COSTUME includes vintage clothing, furs, handbags and several pairs of Christian Louboutin shoes, a pre 1950s Metropolitan Police dress uniform with swallowtail back.
The shelves are laden and include CLOCKS including a large Victorian ebony and gilt metal table clock playing on bells and gongs, 28 ins., large slate clocks, Vienna regulator wall clocks, a boulle mantel clock. Old BOXES including a fantastic Swiss box carved with a spectacular flower. Two Greek ICONS. Good CAMERAS including Nikons and a Canon ERS RT with two lenses, one 75-300, the other 35-70. 18th century Dutch chocolate moulds carved with figures, a Mouseman gavel. PORCELAIN, POTTERY AND GLASS including a Royal Albert Old Country Roses tea set, a large Herend ice pail and studio pottery including a group of Aldermaston pottery. Old decanters, enamelled wares, Fishing equipment. A 1906 edition of Omar Khayyam with photogravures by Gilbert James.
FURNITURE is a great section this sale. It includes a 7ft long boulle breakfront sideboard with bold gilt metal embellishments, a great quality Aesthetic Movement walnut and exotic wood glazed cabinet and a large Art Nouveau display cabinet with mother of pearl inlay. Reproduction furniture is to a high standard and includes a group of furniture from The Hickory Chair Company of America including a mahogany dining suite and a pair of block-fronted chests. A reproduction Regency style circular centre table, the top inlaid with specimen woods above drawers on scrolling ironwork support and metal paw feet. Good French inlaid furniture including a pair of tables and a three-drawer commode with thick marble top. We have a three-seater and a two-seater settee with matching armchair in corn coloured fabric by Collins a & Hayes, and a settee and chairs by Pearson of USA. A yew dining suite, a Regency settee and three matching Empire style chairs with heavy brass mounts that Christies wanted. We have a three-piece bergere suite with a carved frame and another large dining table with a separate and matching fold-over table that can be used to extend it.
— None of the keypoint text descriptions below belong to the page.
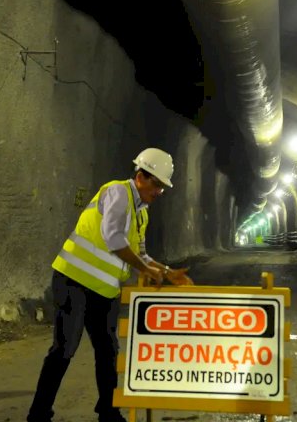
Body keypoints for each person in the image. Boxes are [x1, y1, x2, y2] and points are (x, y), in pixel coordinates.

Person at [27, 147, 193, 422]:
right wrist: (146, 270)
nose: (160, 193)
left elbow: (140, 253)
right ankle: (38, 413)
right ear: (141, 176)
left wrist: (167, 271)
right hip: (74, 281)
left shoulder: (142, 213)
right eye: (158, 185)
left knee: (107, 351)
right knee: (65, 348)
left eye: (163, 188)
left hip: (103, 291)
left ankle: (108, 411)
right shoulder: (118, 193)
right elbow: (113, 238)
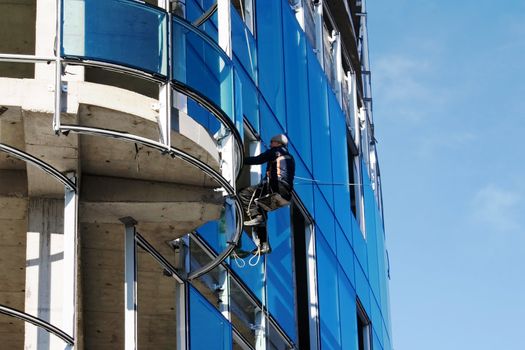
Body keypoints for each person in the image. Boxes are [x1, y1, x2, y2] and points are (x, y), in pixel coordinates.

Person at [237, 134, 295, 254]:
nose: (270, 145)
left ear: (278, 143)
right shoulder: (289, 157)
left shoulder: (276, 151)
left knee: (243, 194)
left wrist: (240, 160)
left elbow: (258, 160)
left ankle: (256, 217)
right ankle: (264, 245)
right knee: (261, 210)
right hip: (285, 192)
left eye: (272, 142)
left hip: (275, 186)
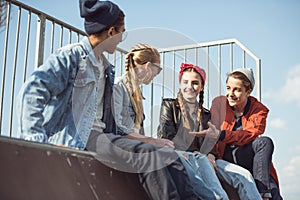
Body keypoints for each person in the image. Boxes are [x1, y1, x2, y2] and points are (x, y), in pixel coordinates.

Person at [16, 1, 199, 199]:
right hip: (82, 138)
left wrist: (151, 141)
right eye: (122, 33)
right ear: (111, 32)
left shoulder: (106, 68)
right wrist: (37, 144)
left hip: (103, 136)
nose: (122, 39)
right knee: (149, 156)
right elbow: (32, 91)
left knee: (168, 156)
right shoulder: (72, 57)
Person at [112, 47, 223, 199]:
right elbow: (119, 129)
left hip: (177, 152)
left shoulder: (137, 93)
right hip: (136, 146)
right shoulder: (118, 87)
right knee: (176, 160)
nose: (157, 75)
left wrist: (208, 153)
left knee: (202, 159)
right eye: (158, 70)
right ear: (147, 66)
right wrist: (152, 141)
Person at [158, 63, 262, 200]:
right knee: (216, 191)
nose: (189, 86)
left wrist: (212, 154)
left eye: (195, 83)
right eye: (185, 82)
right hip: (183, 154)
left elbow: (210, 141)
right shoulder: (169, 105)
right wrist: (191, 152)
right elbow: (167, 135)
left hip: (204, 157)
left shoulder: (206, 114)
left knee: (244, 175)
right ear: (180, 83)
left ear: (201, 87)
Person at [194, 68, 283, 200]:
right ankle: (263, 191)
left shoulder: (259, 110)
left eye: (237, 89)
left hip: (249, 158)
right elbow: (212, 132)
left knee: (265, 142)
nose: (230, 93)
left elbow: (248, 135)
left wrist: (222, 134)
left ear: (249, 91)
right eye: (228, 88)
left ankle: (262, 191)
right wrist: (211, 150)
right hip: (226, 156)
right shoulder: (219, 104)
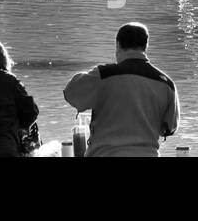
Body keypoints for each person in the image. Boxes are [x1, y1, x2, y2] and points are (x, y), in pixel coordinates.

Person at [64, 22, 179, 157]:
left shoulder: (103, 75)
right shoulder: (166, 83)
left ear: (118, 45)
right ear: (145, 46)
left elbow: (70, 94)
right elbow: (169, 128)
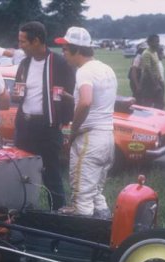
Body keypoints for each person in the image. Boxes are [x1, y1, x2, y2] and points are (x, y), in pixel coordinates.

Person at [55, 26, 117, 218]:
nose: (63, 53)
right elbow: (96, 100)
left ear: (77, 49)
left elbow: (87, 101)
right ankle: (106, 234)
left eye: (65, 49)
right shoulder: (106, 68)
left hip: (89, 140)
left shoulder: (84, 71)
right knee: (96, 194)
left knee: (81, 200)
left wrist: (73, 130)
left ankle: (81, 244)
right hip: (107, 138)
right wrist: (69, 97)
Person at [14, 21, 74, 210]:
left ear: (37, 41)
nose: (20, 46)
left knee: (51, 174)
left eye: (23, 42)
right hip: (24, 126)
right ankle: (21, 212)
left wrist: (63, 122)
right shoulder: (24, 64)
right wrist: (16, 95)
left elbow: (71, 94)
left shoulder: (59, 62)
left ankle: (57, 214)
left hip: (48, 128)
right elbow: (18, 91)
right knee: (20, 173)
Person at [139, 34, 164, 109]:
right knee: (147, 103)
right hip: (149, 81)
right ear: (149, 43)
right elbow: (148, 69)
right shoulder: (146, 53)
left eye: (158, 42)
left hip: (157, 80)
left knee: (159, 103)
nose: (157, 44)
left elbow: (156, 68)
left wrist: (160, 80)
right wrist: (156, 85)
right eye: (155, 42)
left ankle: (158, 120)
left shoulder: (155, 52)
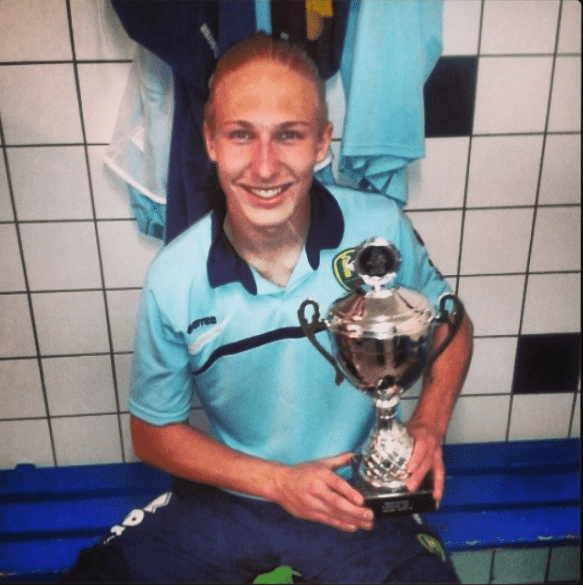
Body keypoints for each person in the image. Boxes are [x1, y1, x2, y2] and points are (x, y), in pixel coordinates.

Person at [63, 32, 473, 583]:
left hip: (357, 498)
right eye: (241, 135)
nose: (263, 166)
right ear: (210, 141)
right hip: (234, 497)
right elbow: (153, 432)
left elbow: (451, 324)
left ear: (322, 142)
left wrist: (428, 424)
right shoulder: (174, 278)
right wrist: (278, 482)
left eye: (288, 135)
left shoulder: (379, 231)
Good RUGS and many of them.
GENERAL EFFECTS includes a group of large and unused terracotta pots, two mobility scooters, a stainless steel free-standing cooker, good white goods, great mirrors one with a blue glass frame, a wet suit, a big choice of televisions and A TOYOTA MOTOR CAR with only 17000 miles on the clock.
It’s all to be sold on THURSDAY THE 31ST OCTOBER STARTING AT 11AM WITH VIEWING ON THE 30TH FROM 1-7PM AND SALEDAY FROM 9.30AM.
All lots are photographed and can be found on our website from Sunday evening or with UKAuctioneers who handle our online bidding.
And finally, if I may be permitted to indulge myself, my brother wrote his own homily which was read at his recent funeral. You may like to share it. He wrote:
There was nothing remarkable about my life.
No special achievements.
You are therefore spared a eulogy.
I had but one ambition.
To be school cricket captain.
That I achieved when I was 18.
Beyond that,
more than that,
more than anything else that mattered,
I married the girl,
with whom I fell in love when I was 16.
Together we built things.
These were personal.
I see no reason why this should change now.
So you see, I lived a happily contented life.